Top of Study text
The second line creates a list of all Excel files with their full paths within the specified output directory. Argument pattern Uses an expression to match files with any alphabetic extension (e.g., .xlsx, .xls, .csv, etc.). The  full.names Returns the full file paths instead of just the filenames.

 

Step 5: Read and store the data frame from unzipped excel files:


# Create an empty list to store the read data frames

data_list <- list()


# Loop through each excel file and read it based on its extension

for (i in seq_along(excel_files)) {

  

  # Extract the file extension

  file_extension <- trimws(tolower(tools::file_ext(excel_files[i])))

  

  # Read the excel file based on its extension

  

  if (file_extension == "csv") {

    data_list[[i]] <- read.csv(excel_files[i])

  } 


else if (file_extension == "xls") {

    data_list[[i]] <- readxl::read_excel(excel_files[i])
Bottom of Study text
Your tasks
(1) Translate this sentence from the R file-reading walkthrough into Spanish: "The second line creates a list of all Excel files with their full paths within the specified output directory."
(2) In the R file-reading walkthrough, why does the loop extract each file's extension before reading the file? Answer in one to three sentences.
Top of Supplied entries
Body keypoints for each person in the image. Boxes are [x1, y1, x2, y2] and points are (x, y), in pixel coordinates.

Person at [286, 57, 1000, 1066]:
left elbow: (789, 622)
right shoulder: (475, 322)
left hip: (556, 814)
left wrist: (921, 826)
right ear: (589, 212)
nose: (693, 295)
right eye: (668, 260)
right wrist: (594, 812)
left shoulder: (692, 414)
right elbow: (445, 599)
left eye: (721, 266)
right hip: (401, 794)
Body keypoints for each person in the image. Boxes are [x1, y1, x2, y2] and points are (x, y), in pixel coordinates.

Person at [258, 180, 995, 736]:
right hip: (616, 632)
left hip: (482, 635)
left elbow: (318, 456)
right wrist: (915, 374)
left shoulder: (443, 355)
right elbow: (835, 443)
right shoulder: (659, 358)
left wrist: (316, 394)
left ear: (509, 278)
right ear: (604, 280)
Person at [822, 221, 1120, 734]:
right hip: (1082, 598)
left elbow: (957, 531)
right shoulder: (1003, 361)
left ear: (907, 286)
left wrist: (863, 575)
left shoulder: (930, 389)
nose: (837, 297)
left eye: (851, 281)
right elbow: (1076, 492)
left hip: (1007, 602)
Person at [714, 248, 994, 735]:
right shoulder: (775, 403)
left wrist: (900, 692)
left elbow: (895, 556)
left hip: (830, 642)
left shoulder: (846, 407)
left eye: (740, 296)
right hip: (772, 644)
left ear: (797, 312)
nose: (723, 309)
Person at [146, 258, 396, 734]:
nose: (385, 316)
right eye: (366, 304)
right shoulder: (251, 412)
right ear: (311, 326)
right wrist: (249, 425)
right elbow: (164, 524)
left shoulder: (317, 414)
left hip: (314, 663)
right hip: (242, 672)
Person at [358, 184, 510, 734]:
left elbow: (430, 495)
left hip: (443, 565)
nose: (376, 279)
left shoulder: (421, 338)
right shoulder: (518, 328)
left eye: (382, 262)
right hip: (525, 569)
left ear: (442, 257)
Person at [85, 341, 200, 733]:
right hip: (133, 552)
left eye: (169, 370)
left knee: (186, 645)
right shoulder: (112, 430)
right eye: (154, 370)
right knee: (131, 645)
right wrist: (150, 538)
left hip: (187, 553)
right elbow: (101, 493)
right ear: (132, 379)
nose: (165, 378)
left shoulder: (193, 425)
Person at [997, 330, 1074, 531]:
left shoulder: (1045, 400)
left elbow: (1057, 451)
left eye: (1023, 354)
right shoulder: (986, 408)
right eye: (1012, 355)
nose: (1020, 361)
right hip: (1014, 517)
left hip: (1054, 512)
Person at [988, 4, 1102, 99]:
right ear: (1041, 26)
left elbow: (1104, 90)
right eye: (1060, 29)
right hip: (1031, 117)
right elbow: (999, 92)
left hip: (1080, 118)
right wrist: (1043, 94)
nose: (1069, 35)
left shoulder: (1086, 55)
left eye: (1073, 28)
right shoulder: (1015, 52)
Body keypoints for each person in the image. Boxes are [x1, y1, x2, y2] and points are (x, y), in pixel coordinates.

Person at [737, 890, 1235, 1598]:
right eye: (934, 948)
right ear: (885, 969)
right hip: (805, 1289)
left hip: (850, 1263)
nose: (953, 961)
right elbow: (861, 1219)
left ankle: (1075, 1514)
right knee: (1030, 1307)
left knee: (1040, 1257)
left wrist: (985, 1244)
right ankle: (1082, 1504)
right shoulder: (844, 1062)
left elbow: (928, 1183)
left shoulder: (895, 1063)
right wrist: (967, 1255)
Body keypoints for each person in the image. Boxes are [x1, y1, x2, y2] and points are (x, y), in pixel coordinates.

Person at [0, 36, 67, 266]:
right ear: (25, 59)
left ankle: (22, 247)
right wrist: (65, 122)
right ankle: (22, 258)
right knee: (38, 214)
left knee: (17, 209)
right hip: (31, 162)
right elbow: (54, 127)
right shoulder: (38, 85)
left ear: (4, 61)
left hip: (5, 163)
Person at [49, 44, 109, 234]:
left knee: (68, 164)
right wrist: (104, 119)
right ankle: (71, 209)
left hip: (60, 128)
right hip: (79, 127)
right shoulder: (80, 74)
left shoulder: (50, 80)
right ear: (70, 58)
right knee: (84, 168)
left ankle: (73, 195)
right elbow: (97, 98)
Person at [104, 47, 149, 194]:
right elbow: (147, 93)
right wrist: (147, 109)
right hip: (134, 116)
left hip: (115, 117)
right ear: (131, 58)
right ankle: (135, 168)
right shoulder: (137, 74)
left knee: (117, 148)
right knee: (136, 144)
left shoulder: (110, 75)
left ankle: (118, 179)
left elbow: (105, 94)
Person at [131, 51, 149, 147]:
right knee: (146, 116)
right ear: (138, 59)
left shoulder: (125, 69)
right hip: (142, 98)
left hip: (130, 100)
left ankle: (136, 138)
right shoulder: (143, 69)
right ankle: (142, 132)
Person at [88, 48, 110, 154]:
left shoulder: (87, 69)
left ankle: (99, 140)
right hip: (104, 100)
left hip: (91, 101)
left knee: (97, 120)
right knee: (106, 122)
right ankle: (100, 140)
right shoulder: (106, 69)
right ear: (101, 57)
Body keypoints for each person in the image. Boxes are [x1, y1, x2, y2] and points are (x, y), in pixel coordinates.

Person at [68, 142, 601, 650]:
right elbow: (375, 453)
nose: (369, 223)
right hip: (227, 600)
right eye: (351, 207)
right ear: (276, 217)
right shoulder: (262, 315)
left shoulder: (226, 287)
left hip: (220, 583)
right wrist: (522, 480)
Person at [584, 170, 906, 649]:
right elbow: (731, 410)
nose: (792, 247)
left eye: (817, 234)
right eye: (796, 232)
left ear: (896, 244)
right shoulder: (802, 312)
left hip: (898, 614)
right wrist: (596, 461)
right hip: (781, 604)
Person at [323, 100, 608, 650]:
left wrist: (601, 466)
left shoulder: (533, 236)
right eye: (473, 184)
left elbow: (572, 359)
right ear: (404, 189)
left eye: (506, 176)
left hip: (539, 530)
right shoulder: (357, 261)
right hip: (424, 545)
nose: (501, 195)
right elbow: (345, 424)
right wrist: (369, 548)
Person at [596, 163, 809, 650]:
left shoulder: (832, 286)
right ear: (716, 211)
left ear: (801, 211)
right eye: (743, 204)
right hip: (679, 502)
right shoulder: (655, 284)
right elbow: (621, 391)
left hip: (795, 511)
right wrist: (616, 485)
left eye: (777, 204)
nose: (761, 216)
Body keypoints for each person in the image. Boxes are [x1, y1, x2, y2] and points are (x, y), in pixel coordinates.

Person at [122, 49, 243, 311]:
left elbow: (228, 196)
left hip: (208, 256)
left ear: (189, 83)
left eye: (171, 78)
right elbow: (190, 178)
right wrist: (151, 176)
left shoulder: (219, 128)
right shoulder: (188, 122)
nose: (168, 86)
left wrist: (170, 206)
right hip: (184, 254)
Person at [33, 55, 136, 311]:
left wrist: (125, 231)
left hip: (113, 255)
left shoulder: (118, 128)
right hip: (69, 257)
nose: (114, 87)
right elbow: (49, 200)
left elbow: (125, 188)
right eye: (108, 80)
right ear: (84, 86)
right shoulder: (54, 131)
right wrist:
Bottom of Supplied entries
Your written answers
(1) La segunda línea crea una lista de todos los archivos de Excel con sus rutas completas dentro del directorio de salida especificado.

(2) Each file is read according to its extension, so the loop needs the extension to choose the reading function. A "csv" file is read with read.csv, and an "xls" file is read with readxl::read_excel.